Segment Open
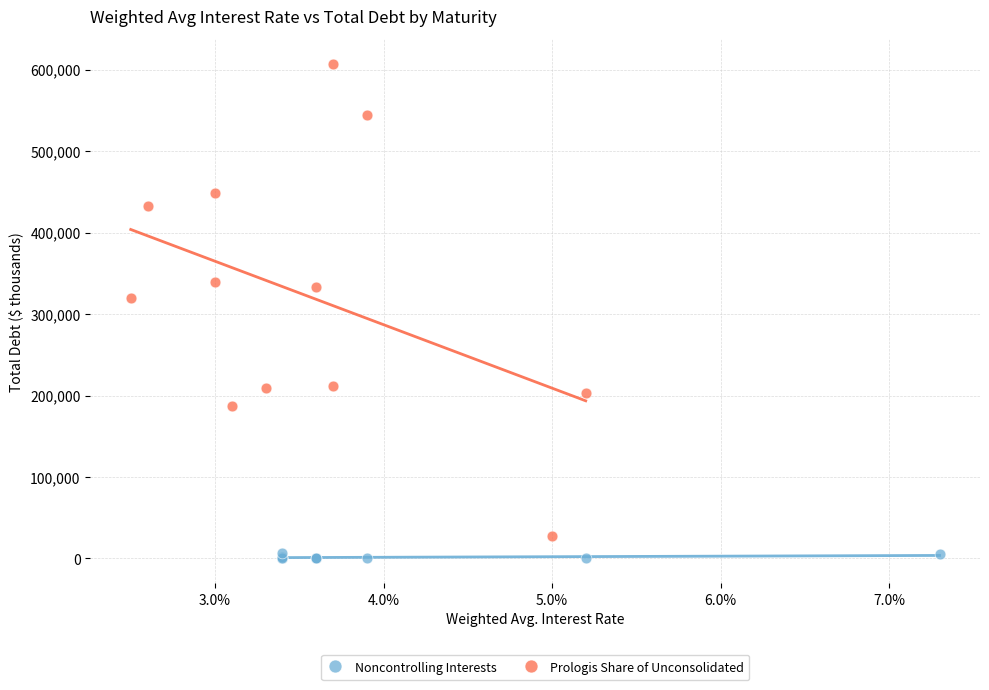

What are all the series names shown in the legend?

Noncontrolling Interests, Prologis Share of Unconsolidated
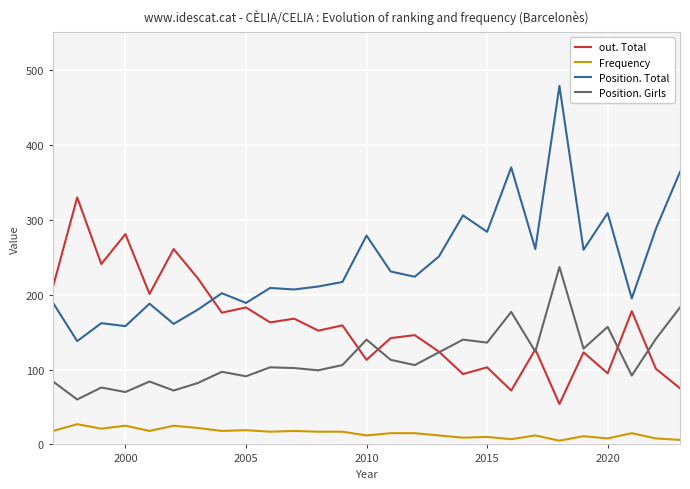

Which series has the largest total across all categories?

Position. Total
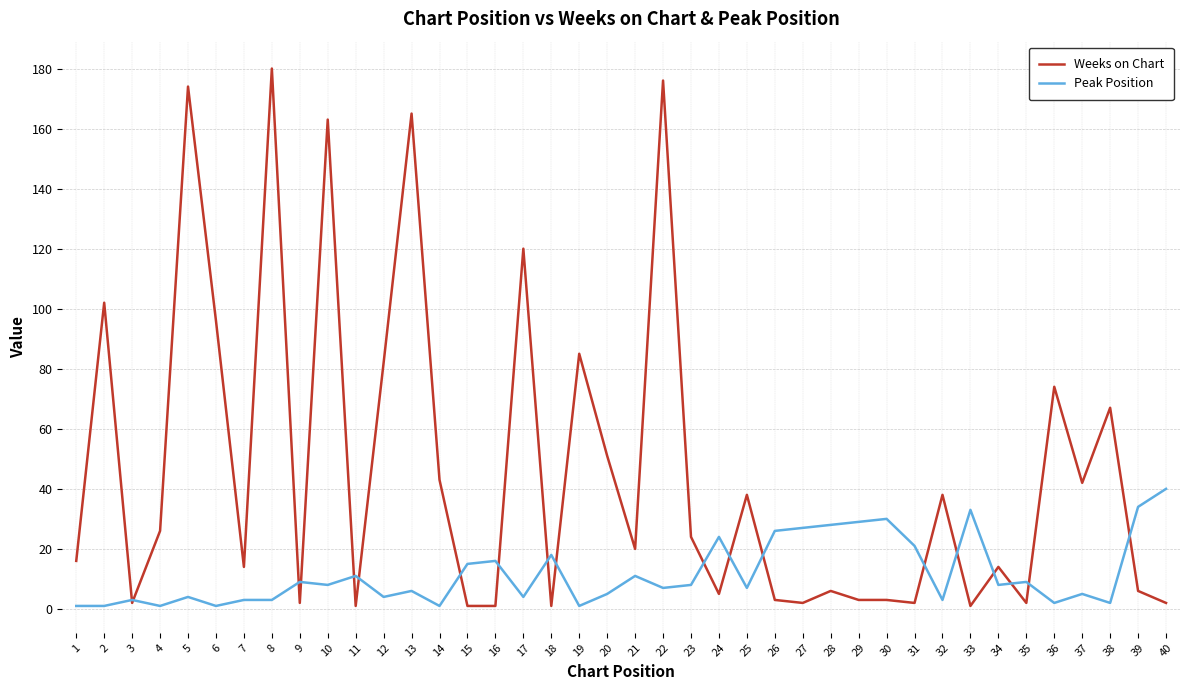

What is the average value of the Weeks on Chart series?

46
Segment Closed
#### ASSIGNMENT
Can you write out all of the material above, word for word, with the pictures left out?

#### TASK ANSWER
What are all the series names shown in the legend?

Noncontrolling Interests, Prologis Share of Unconsolidated

Which series has the largest total across all categories?

Position. Total

What is the average value of the Weeks on Chart series?

46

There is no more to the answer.